RECORDS PROVIDED:
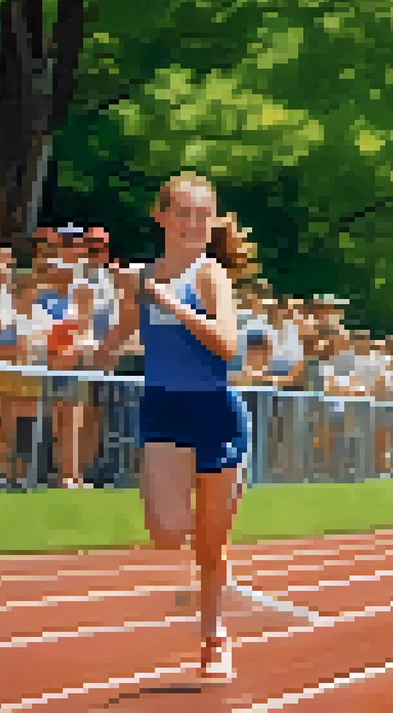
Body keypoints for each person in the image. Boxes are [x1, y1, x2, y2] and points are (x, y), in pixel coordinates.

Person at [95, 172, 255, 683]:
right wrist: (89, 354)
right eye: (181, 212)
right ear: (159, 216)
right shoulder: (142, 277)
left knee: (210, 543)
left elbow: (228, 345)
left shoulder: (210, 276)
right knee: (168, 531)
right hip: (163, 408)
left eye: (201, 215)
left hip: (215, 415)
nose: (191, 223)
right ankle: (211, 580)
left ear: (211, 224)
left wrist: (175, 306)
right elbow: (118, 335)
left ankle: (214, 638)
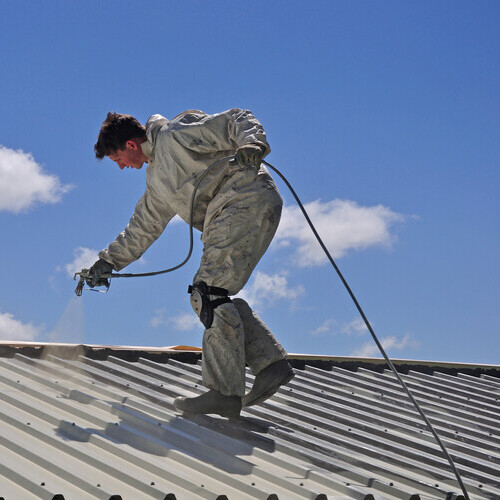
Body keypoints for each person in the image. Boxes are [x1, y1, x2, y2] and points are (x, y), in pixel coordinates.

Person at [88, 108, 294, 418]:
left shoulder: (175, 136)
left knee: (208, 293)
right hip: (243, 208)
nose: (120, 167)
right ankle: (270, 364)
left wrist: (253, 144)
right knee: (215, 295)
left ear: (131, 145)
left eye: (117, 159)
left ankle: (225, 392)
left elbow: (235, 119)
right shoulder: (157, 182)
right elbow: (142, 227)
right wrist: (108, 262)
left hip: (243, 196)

ACTION ITEM: No line should appear in the answer except those from the one containing "left shoulder: (175, 136)" through the last line of the listing, each retyped exactly.

RESULT FOR THIS EXERCISE:
left shoulder: (175, 136)
left knee: (208, 293)
right hip: (243, 208)
nose: (120, 167)
right ankle: (270, 364)
left wrist: (253, 144)
right knee: (215, 295)
left ear: (131, 145)
left eye: (117, 159)
left ankle: (225, 392)
left elbow: (235, 119)
right shoulder: (157, 182)
right elbow: (142, 227)
right wrist: (108, 262)
left hip: (243, 196)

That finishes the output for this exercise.